Nuclear Fallout Solves Heart Mystery

By measuring the decay rate of carbon 14 in heart muscle cells, researchers were able to determine that these cells do in fact regenerate.

By measuring the decay rate of carbon 14 in heart muscle cells, researchers were able to determine that these cells do in fact regenerate.
Can the atomic bomb tests of the Cold War lead to better treatments for heart attacks? Well, it's a bit of a stretch, but the answer may be yes.
Medical dogma says if you damage your heart muscle, either from injury or heart attack, those muscle cells will never grow back. The damage is permanent. But now a team of scientists in Sweden has shown that heart muscle cells do regenerate — just very, very slowly. And the researchers used fallout from the Cold War atomic bomb tests to prove it.
Atomic Fallout Stored In DNA
Ratan Bhardwaj and his colleagues at the Karolinska Institute in Stockholm studied carbon 14 levels in the DNA of heart muscle cells collected from cadaver tissue.
"The atomic bombs liberated a demonstrable amount of C14, which we could actually trace and see how old that cell is based on that," says Bhardwaj.
Heart Muscle Cells Regenerate — But Slowly
Using that data, Bhardwaj and his colleagues not only discovered that heart cells do replace themselves, but they also determined the regeneration rate.
The turnover rate isn't very fast: about a 1 percent turnover rate in a 20-year-old. "But the amazing thing is that level isn't zero, and that's what we didn't understand before," says Bhardwaj.
"The longstanding view is that the heart is one of the least regenerative organs in the body," says Chuck Murry, a stem cell biologist at the University of Washington. Murry says the new results don't really change that, but they do suggest some regrowth is possible.

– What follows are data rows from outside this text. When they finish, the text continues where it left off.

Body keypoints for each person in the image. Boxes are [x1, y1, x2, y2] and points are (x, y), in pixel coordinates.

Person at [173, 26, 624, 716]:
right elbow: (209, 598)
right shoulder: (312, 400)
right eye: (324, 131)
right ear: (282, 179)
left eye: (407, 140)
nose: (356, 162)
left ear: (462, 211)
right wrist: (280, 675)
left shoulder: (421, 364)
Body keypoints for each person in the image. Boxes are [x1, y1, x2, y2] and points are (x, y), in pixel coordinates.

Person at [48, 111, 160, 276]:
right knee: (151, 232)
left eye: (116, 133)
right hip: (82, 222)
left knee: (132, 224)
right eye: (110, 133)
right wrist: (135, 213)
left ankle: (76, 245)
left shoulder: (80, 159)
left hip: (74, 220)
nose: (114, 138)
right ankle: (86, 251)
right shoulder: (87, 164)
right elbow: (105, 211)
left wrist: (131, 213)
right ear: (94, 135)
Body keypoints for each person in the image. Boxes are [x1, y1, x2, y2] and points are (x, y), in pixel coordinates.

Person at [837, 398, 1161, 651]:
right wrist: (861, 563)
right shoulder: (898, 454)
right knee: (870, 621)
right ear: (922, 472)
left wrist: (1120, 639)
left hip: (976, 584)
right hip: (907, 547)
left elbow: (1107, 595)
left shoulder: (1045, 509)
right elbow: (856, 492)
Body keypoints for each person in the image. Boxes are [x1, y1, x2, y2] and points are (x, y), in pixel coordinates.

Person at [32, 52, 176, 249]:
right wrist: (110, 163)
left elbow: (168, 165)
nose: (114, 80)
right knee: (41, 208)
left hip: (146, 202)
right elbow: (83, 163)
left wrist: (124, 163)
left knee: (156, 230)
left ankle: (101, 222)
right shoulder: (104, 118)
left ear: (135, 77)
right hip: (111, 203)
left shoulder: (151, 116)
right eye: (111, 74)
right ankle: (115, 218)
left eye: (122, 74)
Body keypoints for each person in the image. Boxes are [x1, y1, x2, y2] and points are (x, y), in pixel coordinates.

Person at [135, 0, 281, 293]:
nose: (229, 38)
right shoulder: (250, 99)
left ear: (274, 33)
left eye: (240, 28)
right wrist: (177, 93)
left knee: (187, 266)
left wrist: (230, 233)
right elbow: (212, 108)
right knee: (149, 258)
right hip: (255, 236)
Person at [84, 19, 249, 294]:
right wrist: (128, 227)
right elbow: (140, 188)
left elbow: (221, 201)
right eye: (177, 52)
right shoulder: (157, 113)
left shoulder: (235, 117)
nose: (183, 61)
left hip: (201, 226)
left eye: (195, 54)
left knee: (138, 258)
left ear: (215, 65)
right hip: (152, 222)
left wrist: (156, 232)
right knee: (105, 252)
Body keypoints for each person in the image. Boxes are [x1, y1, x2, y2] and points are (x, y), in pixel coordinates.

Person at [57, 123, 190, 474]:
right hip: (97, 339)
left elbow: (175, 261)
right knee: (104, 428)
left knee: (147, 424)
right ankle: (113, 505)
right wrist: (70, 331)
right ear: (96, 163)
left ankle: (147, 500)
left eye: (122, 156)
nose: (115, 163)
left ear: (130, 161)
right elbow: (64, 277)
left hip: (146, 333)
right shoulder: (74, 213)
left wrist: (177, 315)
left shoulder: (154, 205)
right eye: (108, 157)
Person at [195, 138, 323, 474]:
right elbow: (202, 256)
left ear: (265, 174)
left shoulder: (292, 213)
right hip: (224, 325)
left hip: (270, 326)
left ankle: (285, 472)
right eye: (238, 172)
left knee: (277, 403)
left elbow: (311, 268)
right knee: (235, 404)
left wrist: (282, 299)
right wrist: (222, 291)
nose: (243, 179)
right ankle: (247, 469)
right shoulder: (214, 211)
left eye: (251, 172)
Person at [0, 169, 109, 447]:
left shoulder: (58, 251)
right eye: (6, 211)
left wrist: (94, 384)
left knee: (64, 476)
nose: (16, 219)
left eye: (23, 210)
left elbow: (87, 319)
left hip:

A Better Heart Attack Treatment
Murry says there are two main implications from this research, which was published in the journal, Science. "The first is that heart muscle cells are very long lived, and difficult to replace and you're going to die with most of the cells you were born with, so you'd better take good care of them," he says.
"The second thing is the more optimistic note, since there is a little bit of turnover, if we can figure out how this works, we can exploit it therapeutically."
In other words, coax the heart into repairing itself after a heart attack or trauma.
That would be an unexpected bit of good news inspired by the Cold War atomic tests.